Als offizieller Grund für die jüngste Polizeiaktion wird der Verdacht auf den Verrat von Staatsgeheimnissen angegeben. Es handelt sich dabei um Dokumente, die seit mehreren Monaten auf dem Blog peratovic.blog.hr online standen und laut Peratovic schon zuvor in anderen Medien veröffentlicht worden seien. Der private Sender Nova TV, der ebenfalls den betroffenen Blog-Dienstleister blog.hr betreibt, filmte mit versteckter Kamera, wie Polizisten in den eigenen Redaktionsräumen beanstandete Dokumente löschen ließen und berichtete darüber in seinen Nachrichten. Die Verhaftung Peratovics wurde zur Topnachricht in allen Medien des Landes und zahlreiche Mitglieder der kroatischen Blog-Szene griffen das Thema aus Protest auf. Der verfolgte Journalist wird auch durch die Organisation Reporter ohne Grenzen und das US-amerikanische Komitee für den Schutz von Journalisten unterstützt.

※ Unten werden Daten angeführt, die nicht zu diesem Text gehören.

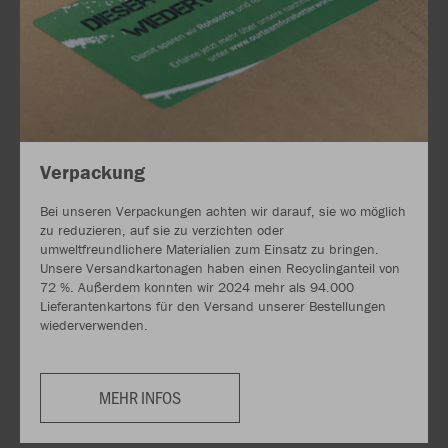
Verpackung
Bei unseren Verpackungen achten wir darauf, sie wo möglich
zu reduzieren, auf sie zu verzichten oder
umweltfreundlichere Materialien zum Einsatz zu bringen.
Unsere Versandkartonagen haben einen Recyclinganteil von
72 %. Außerdem konnten wir 2024 mehr als 94.000
Lieferantenkartons für den Versand unserer Bestellungen
wiederverwenden.
MEHR INFOS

Die kroatische Opposition hat eine restlose Aufklärung des Falles gefordert. Auch die Regierung betont, sie werde sich um Klärung der Vorgänge bemühen und ließ verlauten, es habe sich offensichtlich um eine eigenmächtige Aktion der Polizei gehandelt. Der Zeitpunkt für diese Auseinandersetzung ist dabei äußerst unangenehm. Denn am 6. November soll auf internationalem Parkett in Brüssel der Fortschrittsbericht des ambitionierten EU-Beitrittskandidaten Kroatien veröffentlicht werden. Darin spielt auch die Pressefreiheit eine Rolle. Das Ausland wird den rechtlichen Ablauf des Falles aufmerksam beobachten, denn immerhin gehören zu den von Peratovic wegen Kriegsverbrechen Beschuldigten auch prominente Persönlichkeiten wie Darko Milinovic. Und der ist kein geringerer als der Spitzenkandidat der Regierungspartei HDZ für die Wahlen am 25. November und stellvertretender Vorsitzender des kroatischen Parlaments.